Removing digits and special characters from product names.
Checked for nulls and possible outliers.
Summarised numerical attributes of transaction data and filtered out outlier data.
Charted number of transactions over time.
Created histogram of Pack_SIZE values.
Converted similar BRAND values to common values.
Exploratory data analysis on provided customer data alongside cleaning.
Checked for nulls and possible outliers.
Performed data analysis on customer segments.
Focused on the following metrics of interest:
Who spends the most on chips (total sales), describing customers by lifestage and how premium their general purchasing behaviour is.
How many customers are in each segment.
How many chips are bought per customer by segment - What’s the average chip price by customer segment.
Created barplots of total sales grouped by each customer’s lifestage and customer status.
Calculated and plotted average price per unit, grouped by lifestage and customer status.
Calculated and plotted average number of units per customer, grouped by lifestage and customer status.
Performed Welch two-sample t-test to determine if the difference in average price per unit between MIDAGE SINGLES/COUPLES and YOUNG SINGLES/COUPLES was statistically significant.
Further insights on specific customer segment LIFESTAGE == "YOUNG SINGLES/COUPLES" and PREMIUM_CUSTOMER == "Mainstream".
Created bar plot of relative frequency of brands bought.

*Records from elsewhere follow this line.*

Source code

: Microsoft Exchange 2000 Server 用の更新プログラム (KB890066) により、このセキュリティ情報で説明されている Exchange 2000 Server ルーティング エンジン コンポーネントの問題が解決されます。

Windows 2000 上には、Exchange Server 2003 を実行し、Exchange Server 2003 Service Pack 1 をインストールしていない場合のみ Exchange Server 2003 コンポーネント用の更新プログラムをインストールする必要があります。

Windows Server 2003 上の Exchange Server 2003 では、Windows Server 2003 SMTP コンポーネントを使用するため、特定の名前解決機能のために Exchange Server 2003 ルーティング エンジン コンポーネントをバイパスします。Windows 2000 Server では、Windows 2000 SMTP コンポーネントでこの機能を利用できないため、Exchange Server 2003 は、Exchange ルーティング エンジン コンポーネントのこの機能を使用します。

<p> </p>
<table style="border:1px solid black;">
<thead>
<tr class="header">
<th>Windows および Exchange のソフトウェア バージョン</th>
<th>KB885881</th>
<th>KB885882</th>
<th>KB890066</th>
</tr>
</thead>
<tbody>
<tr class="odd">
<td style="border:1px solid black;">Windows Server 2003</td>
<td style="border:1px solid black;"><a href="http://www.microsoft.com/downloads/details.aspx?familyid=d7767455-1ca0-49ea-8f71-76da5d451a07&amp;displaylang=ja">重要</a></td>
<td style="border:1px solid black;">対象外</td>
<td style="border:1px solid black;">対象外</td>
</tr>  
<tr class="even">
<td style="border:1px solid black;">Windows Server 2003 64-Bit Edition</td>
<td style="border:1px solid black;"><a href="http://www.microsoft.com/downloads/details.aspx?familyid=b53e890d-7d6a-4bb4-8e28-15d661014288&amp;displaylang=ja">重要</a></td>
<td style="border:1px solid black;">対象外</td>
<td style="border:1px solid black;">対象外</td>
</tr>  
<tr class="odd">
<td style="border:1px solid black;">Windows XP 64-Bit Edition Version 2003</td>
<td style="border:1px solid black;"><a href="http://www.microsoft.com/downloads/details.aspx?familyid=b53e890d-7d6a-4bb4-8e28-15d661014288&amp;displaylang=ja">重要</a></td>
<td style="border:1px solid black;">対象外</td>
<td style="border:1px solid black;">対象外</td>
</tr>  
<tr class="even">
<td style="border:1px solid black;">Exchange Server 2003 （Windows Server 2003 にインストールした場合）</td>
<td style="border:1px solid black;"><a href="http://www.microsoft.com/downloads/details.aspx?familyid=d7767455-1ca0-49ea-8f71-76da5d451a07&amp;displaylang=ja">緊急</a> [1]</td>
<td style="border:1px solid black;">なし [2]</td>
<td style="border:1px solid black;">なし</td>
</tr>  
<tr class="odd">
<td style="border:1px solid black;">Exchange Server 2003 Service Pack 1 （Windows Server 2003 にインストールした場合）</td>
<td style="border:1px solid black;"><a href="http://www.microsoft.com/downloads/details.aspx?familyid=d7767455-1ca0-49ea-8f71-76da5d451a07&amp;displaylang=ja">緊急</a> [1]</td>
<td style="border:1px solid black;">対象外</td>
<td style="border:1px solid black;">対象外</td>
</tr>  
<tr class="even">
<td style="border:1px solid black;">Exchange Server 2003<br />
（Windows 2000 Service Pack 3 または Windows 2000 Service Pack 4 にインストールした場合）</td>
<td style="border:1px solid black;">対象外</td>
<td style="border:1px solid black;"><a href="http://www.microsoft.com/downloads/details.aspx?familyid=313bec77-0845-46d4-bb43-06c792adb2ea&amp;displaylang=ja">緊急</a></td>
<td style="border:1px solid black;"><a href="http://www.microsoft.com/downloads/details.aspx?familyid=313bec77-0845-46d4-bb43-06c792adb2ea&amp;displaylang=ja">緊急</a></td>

For each store and month, calculated total sales, number of customers, transactions per customer, chips per customer and average price per unit.
calculateCorrelation() created to calculate correlation for a measure, looping through each control store.
calculateMagnitudeDistance() created to calculate a standardised magnitude distance for a measure, looping through each control store.
Identified benchmark stores for conducting uplift testing on trial store layouts.
Created a combined score score_nSales composed of correlation and magnitude, with corr_weight to adjust the weights for correlation and magnitude in the calculation.
Created the finalControlScore metric to combine scores across the drivers by simple average of total number of sales and number of customers.
Visualised checks on trends based on the drivers.
Assessed the differences between the performances of the control store and the trial store.
Repeated the above 3 times total for stores 77, 86 and 88.
Results for trial stores 77 and 88 during the trial period show a significant difference in at least two of the three trial months but not for trial store 86.
Produced a Powerpoint report that incorporated data visualizations, key insights, and recommendations, based on the previous tasks, to be provided to the Category Manager of chips.